# Intro. to Snorkel: Extracting Spouse Relations from the News

## Part III: Creating or Loading Evaluation Labels

In [1]:
%load_ext autoreload
%autoreload 2
import os

# TO USE A DATABASE OTHER THAN SQLITE, USE THIS LINE
# Note that this is necessary for parallel execution amongst other things...
# os.environ['SNORKELDB'] = 'postgres:///snorkel-intro'

from snorkel import SnorkelSession
session = SnorkelSession()

## Part III(a): Creating Evaluation Labels in the `Viewer`

We repeat our definition of the `Spouse` `Candidate` subclass from Part II.

In [2]:
from snorkel.models import candidate_subclass
Spouse = candidate_subclass('Spouse', ['person1', 'person2'])

In [3]:
dev_cands = session.query(Spouse).filter(Spouse.split == 1).all()
len(dev_cands)

223

In [4]:
test_cands = session.query(Spouse).filter(Spouse.split == 2).all()
len(test_cands)

279

## Labeling by hand in the `Viewer`

In [5]:
from snorkel.viewer import SentenceNgramViewer

# NOTE: This if-then statement is only to avoid opening the viewer during automated testing of this notebook
# You should ignore this!
import os
if 'CI' not in os.environ:
    sv = SentenceNgramViewer(dev_cands, session)
else:
    sv = None

<IPython.core.display.Javascript object>

We now open the Viewer.  You can mark each `Candidate` as true or false. Try it!  These labels are automatically saved in the database backend, and can be accessed using the annotator's name as the AnnotationKey.

In [6]:
sv

## Part III(b): Loading External Evaluation Labels

We have already annotated the dev and test set for this tutorial, and now use it as an excuse to go through a basic procedure of loading in _externally annotated_ labels.

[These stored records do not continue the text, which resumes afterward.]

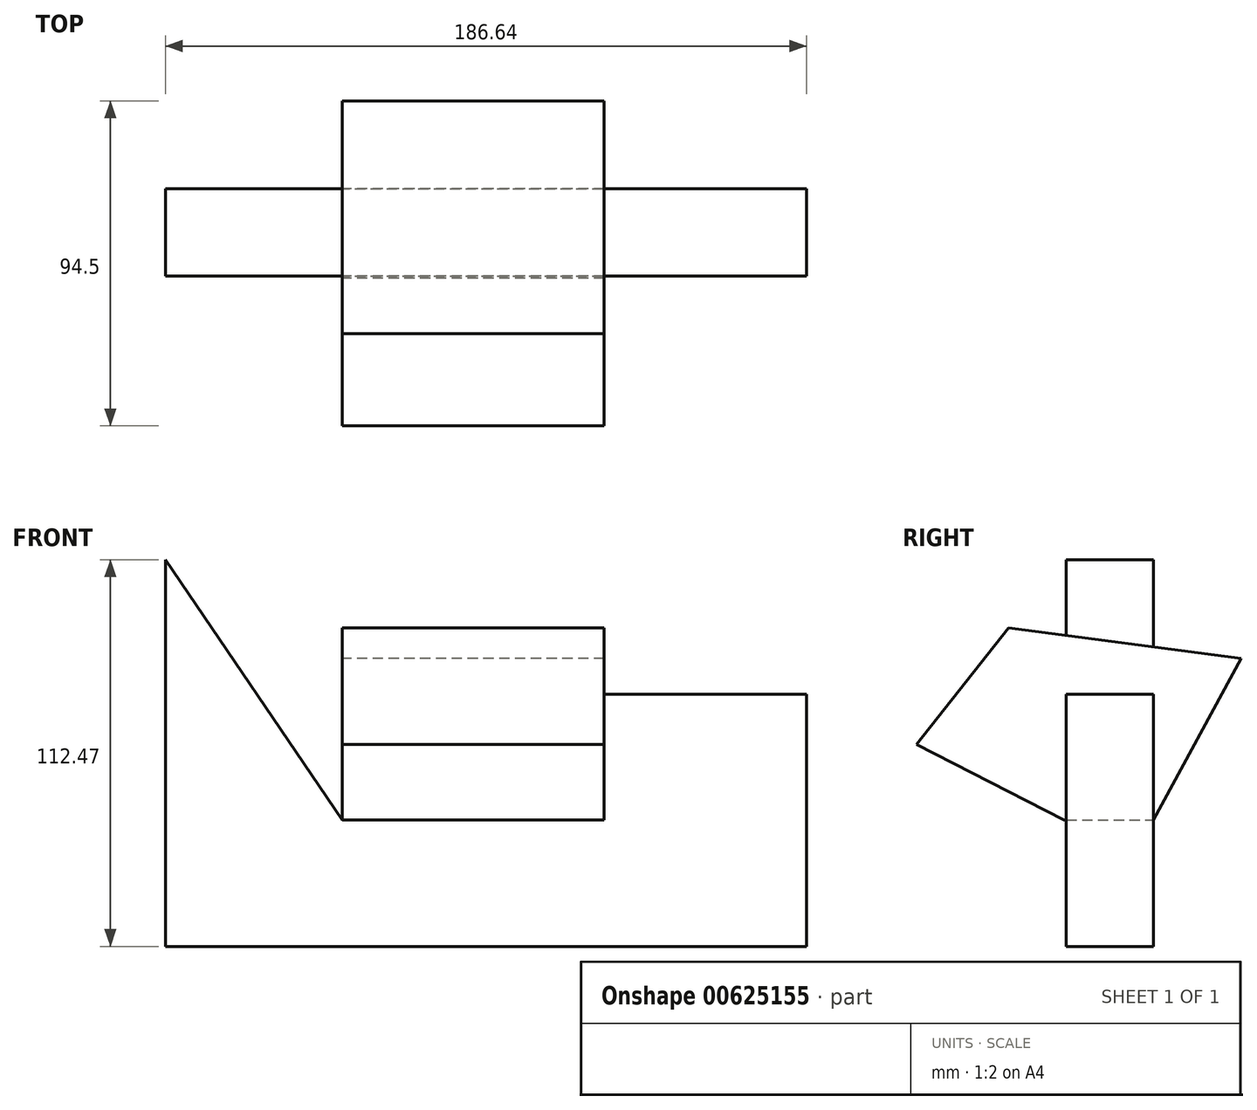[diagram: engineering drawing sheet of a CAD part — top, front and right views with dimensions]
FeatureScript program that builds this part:
annotation { "Feature Type Name" : "Feature", "Feature Type Description" : "" }
export const myFeature = defineFeature(function(context is Context, id is Id, definition is map)
    precondition{}
    {
        {
            var Q0;
            Q0=qCreatedBy(makeId("Front.planeOp"),FACE);
            var sketch = newSketch(context, id + "F0", { "sketchPlane" : qUnion([Q0])});
            skLineSegment(sketch, "E0.top", {"start": v(-51.55, -36.84) * mm, "end": v(58.89, -36.84) * mm});
            skLineSegment(sketch, "E0.left", {"start": v(-51.55, 75.63) * mm, "end": v(-51.55, -36.84) * mm});
            skLineSegment(sketch, "E0.right", {"start": v(58.89, 36.57) * mm, "end": v(58.89, -36.84) * mm});
            skLineSegment(sketch, "E1", {"start": v(-51.55, 75.63) * mm, "end": v(0, 0) * mm});
            skLineSegment(sketch, "E2", {"start": v(0, 0) * mm, "end": v(58.89, 36.57) * mm});
            skSolve(sketch);
        }
        {
            var Q0;
            Q0 = qSketchRegion(id + "F0", true);
            extrude(context, id + "F1", {"entities" : qUnion([Q0]), "depth" : 25.4 * mm, "offsetDistance" : 25.4 * mm});
        }
        {
            var Q0;
            Q0=qCreatedBy(makeId("Right.planeOp"),FACE);
            var sketch = newSketch(context, id + "F2", { "sketchPlane" : qUnion([Q0])});
            skLineSegment(sketch, "E3", {"start": v(-26.03, 0) * mm, "end": v(-68.98, 21.92) * mm});
            skLineSegment(sketch, "E4", {"start": v(-68.98, 21.92) * mm, "end": v(-42.24, 55.88) * mm});
            skLineSegment(sketch, "E5", {"start": v(-42.24, 55.88) * mm, "end": v(25.52, 46.9) * mm});
            skLineSegment(sketch, "E6", {"start": v(25.52, 46.9) * mm, "end": v(0, 0) * mm});
            skLineSegment(sketch, "E7", {"start": v(0, 0) * mm, "end": v(-26.03, 0) * mm});
            skSolve(sketch);
        }
        {
            var Q0;
            Q0 = qSketchRegion(id + "F2", true);
            var Q1;
            Q1=makeQuery(id+"F1.opExtrude","SWEPT_FACE",FACE,{"disambiguationData":[OSD([sQuery(id+"F0.wireOp",EDGE,"E0.right")])]});
            extrude(context, id + "F3", {"entities" : qUnion([Q0, Q1]), "operationType" : NewBodyOperationType.ADD, "depth" : 76.2 * mm, "offsetDistance" : 25.4 * mm});
        }
    });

Snorkel stores all labels that are manually annotated in a **stable** format (called `StableLabels`), which is somewhat independent from the rest of Snorkel's data model, does not get deleted when you delete the candidates, corpus, or any other objects, and can be recovered even if the rest of the data changes or is deleted.

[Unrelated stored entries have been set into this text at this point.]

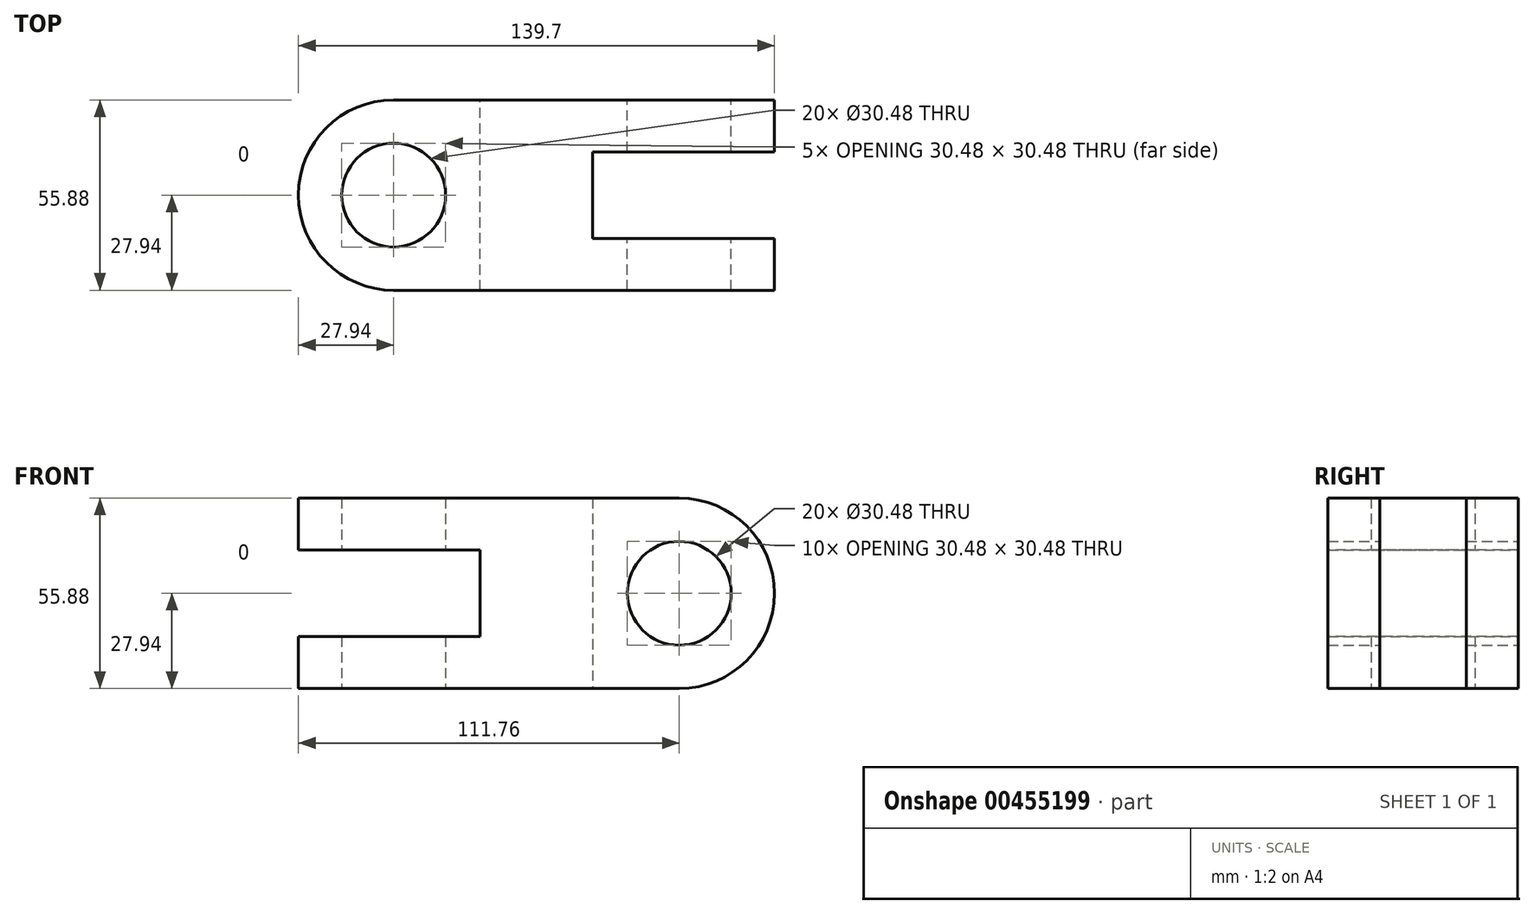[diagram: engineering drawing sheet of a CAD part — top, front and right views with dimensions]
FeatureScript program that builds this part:
annotation { "Feature Type Name" : "Feature", "Feature Type Description" : "" }
export const myFeature = defineFeature(function(context is Context, id is Id, definition is map)
    precondition{}
    {
        {
            var Q0;
            Q0=qCreatedBy(makeId("Top.planeOp"),FACE);
            var sketch = newSketch(context, id + "F0", { "sketchPlane" : qUnion([Q0])});
            skLineSegment(sketch, "E0.bottom", {"start": v(0, 0) * mm, "end": v(139.7, 0) * mm});
            skLineSegment(sketch, "E0.top", {"start": v(0, 55.88) * mm, "end": v(139.7, 55.88) * mm});
            skLineSegment(sketch, "E0.left", {"start": v(0, 0) * mm, "end": v(0, 55.88) * mm});
            skLineSegment(sketch, "E0.right", {"start": v(139.7, 0) * mm, "end": v(139.7, 55.88) * mm});
            skSolve(sketch);
        }
        {
            var Q0;
            Q0 = qSketchRegion(id + "F0", true);
            extrude(context, id + "F1", {"entities" : qUnion([Q0]), "depth" : 55.88 * mm});
        }
        {
            var Q0;
            Q0=makeQuery(id+"F1.opExtrude","CAP_FACE",FACE,{"disambiguationData":[OSD([sQuery(id+"F0.wireOp",EDGE,"E0.bottom"),sQuery(id+"F0.wireOp",EDGE,"E0.top"),sQuery(id+"F0.wireOp",EDGE,"E0.left"),sQuery(id+"F0.wireOp",EDGE,"E0.right")])],"isStart":true});
            var sketch = newSketch(context, id + "F2", { "sketchPlane" : qUnion([Q0])});
            skLineSegment(sketch, "E1.bottom", {"start": v(187.96, -15.24) * mm, "end": v(86.36, -15.24) * mm});
            skLineSegment(sketch, "E1.top", {"start": v(187.96, -40.64) * mm, "end": v(86.36, -40.64) * mm});
            skLineSegment(sketch, "E1.left", {"start": v(187.96, -15.24) * mm, "end": v(187.96, -40.64) * mm});
            skLineSegment(sketch, "E1.right", {"start": v(86.36, -15.24) * mm, "end": v(86.36, -40.64) * mm});
            skSolve(sketch);
        }
        {
            var Q0;
            Q0 = qSketchRegion(id + "F2", true);
            extrude(context, id + "F3", {"entities" : qUnion([Q0]), "operationType" : NewBodyOperationType.REMOVE, "endBound" : BoundingType.THROUGH_ALL, "oppositeDirection" : true, "depth" : 50.8 * mm});
        }
        {
            var Q0;
            {var subQ0=sQuery(id+"F0.wireOp",EDGE,"E0.right");var subQ1=sQuery(id+"F0.wireOp",EDGE,"E0.top");Q0=makeQuery(id+"F3.boolean.opBoolean","SPLIT",EDGE,{"disambiguationData":[TD([makeQuery(id+"F1.opExtrude","SWEPT_FACE",FACE,{"disambiguationData":[OSD([subQ1])]})])],"derivedFrom":makeQuery(id+"F1.opExtrude","CAP_EDGE",EDGE,{"disambiguationData":[OSD([subQ0])],"isStart":false})});}
            var Q1;
            {var subQ0=sQuery(id+"F0.wireOp",EDGE,"E0.bottom");var subQ1=sQuery(id+"F0.wireOp",EDGE,"E0.right");Q1=makeQuery(id+"F3.boolean.opBoolean","SPLIT",EDGE,{"disambiguationData":[TD([makeQuery(id+"F1.opExtrude","SWEPT_FACE",FACE,{"disambiguationData":[OSD([subQ0])]})])],"derivedFrom":makeQuery(id+"F1.opExtrude","CAP_EDGE",EDGE,{"disambiguationData":[OSD([subQ1])],"isStart":false})});}
            var Q2;
            {var subQ0=sQuery(id+"F0.wireOp",EDGE,"E0.bottom");var subQ1=sQuery(id+"F0.wireOp",EDGE,"E0.right");Q2=makeQuery(id+"F3.boolean.opBoolean","SPLIT",EDGE,{"disambiguationData":[TD([makeQuery(id+"F1.opExtrude","SWEPT_FACE",FACE,{"disambiguationData":[OSD([subQ0])]})])],"derivedFrom":makeQuery(id+"F1.opExtrude","CAP_EDGE",EDGE,{"disambiguationData":[OSD([subQ1])],"isStart":true})});}
            var Q3;
            {var subQ0=sQuery(id+"F0.wireOp",EDGE,"E0.right");var subQ1=sQuery(id+"F0.wireOp",EDGE,"E0.top");Q3=makeQuery(id+"F3.boolean.opBoolean","SPLIT",EDGE,{"disambiguationData":[TD([makeQuery(id+"F1.opExtrude","SWEPT_FACE",FACE,{"disambiguationData":[OSD([subQ1])]})])],"derivedFrom":makeQuery(id+"F1.opExtrude","CAP_EDGE",EDGE,{"disambiguationData":[OSD([subQ0])],"isStart":true})});}
            var Q4;
            Q4=makeQuery(id+"F1.opExtrude","SWEPT_EDGE",EDGE,{"disambiguationData":[OSD([sQuery(id+"F0.wireOp",EDGE,"E0.top"),sQuery(id+"F0.wireOp",EDGE,"E0.left")])]});
            var Q5;
            Q5=makeQuery(id+"F1.opExtrude","SWEPT_EDGE",EDGE,{"disambiguationData":[OSD([sQuery(id+"F0.wireOp",EDGE,"E0.bottom"),sQuery(id+"F0.wireOp",EDGE,"E0.left")])]});
            fillet(context, id + "F4", {"entities" : qUnion([Q0, Q1, Q2, Q3, Q4, Q5]), "radius" : 27.94 * mm, "tangentPropagation" : true, "allowEdgeOverflow" : false});
        }
        {
            var Q0;
            Q0=makeQuery(id+"F1.opExtrude","SWEPT_FACE",FACE,{"disambiguationData":[OSD([sQuery(id+"F0.wireOp",EDGE,"E0.top")])]});
            var sketch = newSketch(context, id + "F5", { "sketchPlane" : qUnion([Q0])});
            skCircle(sketch, "E2", {"center": v(-111.76, 27.94) * mm, "radius": 15.24 * mm});
            skSolve(sketch);
        }
        {
            var Q0;
            Q0=makeQuery(id+"F5.imprint","IMPRINT",FACE,{"disambiguationData":[TD([[makeQuery(id+"F5.imprint","IMPRINT",EDGE,{"derivedFrom":sQuery(id+"F5.wireOp",EDGE,"E2")}),1.0]])]});
            extrude(context, id + "F6", {"entities" : qUnion([Q0]), "operationType" : NewBodyOperationType.REMOVE, "endBound" : BoundingType.THROUGH_ALL, "oppositeDirection" : true, "depth" : 25.4 * mm});
        }
        {
            var Q0;
            Q0=makeQuery(id+"F1.opExtrude","SWEPT_FACE",FACE,{"disambiguationData":[OSD([sQuery(id+"F0.wireOp",EDGE,"E0.top")])]});
            var sketch = newSketch(context, id + "F7", { "sketchPlane" : qUnion([Q0])});
            skLineSegment(sketch, "E3.bottom", {"start": v(22.86, 40.64) * mm, "end": v(-53.34, 40.64) * mm});
            skLineSegment(sketch, "E3.top", {"start": v(22.86, 15.24) * mm, "end": v(-53.34, 15.24) * mm});
            skLineSegment(sketch, "E3.left", {"start": v(22.86, 40.64) * mm, "end": v(22.86, 15.24) * mm});
            skLineSegment(sketch, "E3.right", {"start": v(-53.34, 40.64) * mm, "end": v(-53.34, 15.24) * mm});
            skSolve(sketch);
        }
        {
            var Q0;
            Q0 = qSketchRegion(id + "F7", true);
            extrude(context, id + "F8", {"entities" : qUnion([Q0]), "operationType" : NewBodyOperationType.REMOVE, "endBound" : BoundingType.THROUGH_ALL, "oppositeDirection" : true, "depth" : 25.4 * mm});
        }
        {
            var Q0;
            Q0=makeQuery(id+"F1.opExtrude","CAP_FACE",FACE,{"disambiguationData":[OSD([sQuery(id+"F0.wireOp",EDGE,"E0.bottom"),sQuery(id+"F0.wireOp",EDGE,"E0.top"),sQuery(id+"F0.wireOp",EDGE,"E0.left"),sQuery(id+"F0.wireOp",EDGE,"E0.right")])],"isStart":true});
            var sketch = newSketch(context, id + "F9", { "sketchPlane" : qUnion([Q0])});
            skCircle(sketch, "E4", {"center": v(27.94, -27.94) * mm, "radius": 15.24 * mm});
            skSolve(sketch);
        }
        {
            var Q0;
            Q0 = qSketchRegion(id + "F9", true);
            extrude(context, id + "F10", {"entities" : qUnion([Q0]), "operationType" : NewBodyOperationType.REMOVE, "endBound" : BoundingType.THROUGH_ALL, "oppositeDirection" : true, "depth" : 25.4 * mm});
        }
    });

If we have external labels from another source, we can also load them in via the `stable_label` table:

In [7]:
import pandas as pd
from snorkel.models import StableLabel

gold_labels = pd.read_csv('data/gold_labels.tsv', sep="\t")
name = 'gold'
for index, row in gold_labels.iterrows():    
    # We check if the label already exists, in case this cell was already executed
    context_stable_ids = "~~".join([row['person1'], row['person2']])
    query = session.query(StableLabel).filter(StableLabel.context_stable_ids == context_stable_ids)
    query = query.filter(StableLabel.annotator_name == name)
    if query.count() == 0:
        session.add(StableLabel(context_stable_ids=context_stable_ids, annotator_name=name, value=row['label']))
        
    # Because it's a symmetric relation, load both directions...
    context_stable_ids = "~~".join([row['person2'], row['person1']])
    query = session.query(StableLabel).filter(StableLabel.context_stable_ids == context_stable_ids)
    query = query.filter(StableLabel.annotator_name == name)
    if query.count() == 0:
        session.add(StableLabel(context_stable_ids=context_stable_ids, annotator_name=name, value=row['label']))

session.commit()

Then, we use a helper function to restore `Labels` from the `StableLabels` we just loaded

_Note that we "miss" a few due to parsing discrepancies with original candidates labeled; specifically, you should be able to reload 220/223 on the dev set and 273/279 on the test set._

In [8]:
from snorkel.db_helpers import reload_annotator_labels
reload_annotator_labels(session, Spouse, 'gold', split=1, filter_label_split=False)
reload_annotator_labels(session, Spouse, 'gold', split=2, filter_label_split=False)

AnnotatorLabels created: 220
AnnotatorLabels created: 273


If you want to confirm that these labels are loaded, you can reload the `SentenceNgramViewer` with `annotator_name=gold` to see them! Next, in Part IV, we will build a model to predict these labels using data programming.